Connecting with the team on Zoom while organizing the restaurant community to address the pandemic's many impacts.
By JoJo Law-Yone and Simone Jacobson as told to Chris Mohney
Jocelyn “JoJo” Law-Yone and her daughter Simone Jacobson are two of three co-owners of Thamee, the only full-service Burmese restaurant in Washington DC before the pandemic closed it down. See previous interview with JoJo.
JOJO LAW-YONE: Our team may not be unique, but we are a group of people of all ages, ethnicities, and work experiences who genuinely like working with each other. What has worked for us is a light and bright sense of humor—which worked well for us when we were busy sweating to get good food to guests when our restaurant was open, and it’s the dose of medicine that is getting us through these grim days of staying home during the coronavirus.
We are connected by our own private chat room, and the daily quotes, jokes, pics of what they cook, songs, and brilliant humor that are shared are all inspiring.
Restaurants vary in size, location, and philosophy, but staying in contact with each other via Zoom meetings can be helpful if your community is as close as ours in Washington DC. We are all big fans of World Central Kitchen and volunteer with them whenever it is possible.
SIMONE JACOBSON: I am currently organizing in solidarity with the DC Tenants’ Union and the DC Hospitality Coalition. While I am humbled by the brave and brilliant people (mostly women of color) leading the charge for these two critical and collaborative groups, I’m also frustrated that my fellow small-business owner and restaurateur peers are being forced to transform their professional toolkits in unbelievable ways to fill the gap where our governments are failing us.
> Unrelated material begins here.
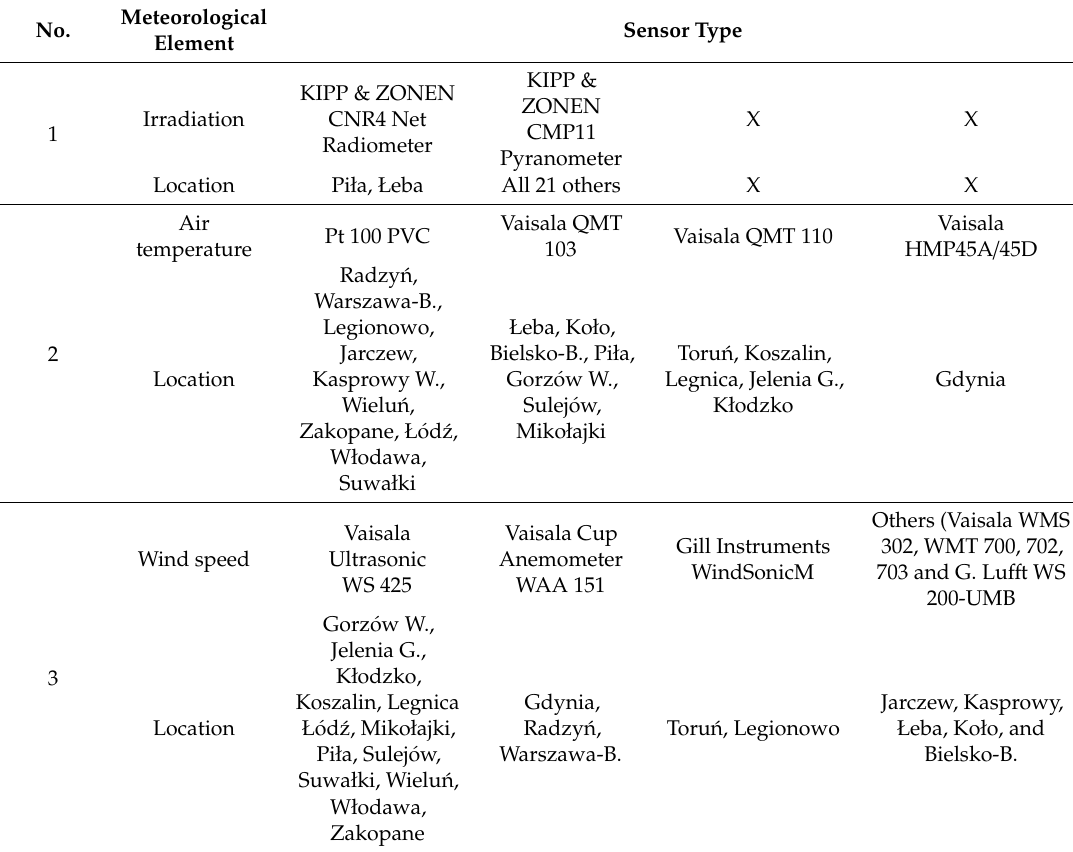
Table 1. Meteorological stations measurement sensor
Restaurant owners specialize in food, beverage, and hospitality, but now we’re being forced into advocacy, policy expertise, and grant writing on top of trying to navigate states of emergency and becoming de facto social service organizations for our own staff members—many from already vulnerable populations and marginalized communities.
It just so happens Thamee’s three co-owners were activists, writers, and educators previous to being restaurant owners. How are others to be expected to not only perform countless new tasks for their own survival, but also to become overnight experts in a confusing game of “chase the dollar” on behalf of restaurant workers and their families who depend on their employers to figure all this out insanely quickly?
José Andrés and the WCK, and DC Central Kitchen teams, are the gold standard of where humanity and hospitality intersect as far as we’re concerned. We aspire to remain their partners, friends, and avid supporters now and in the future!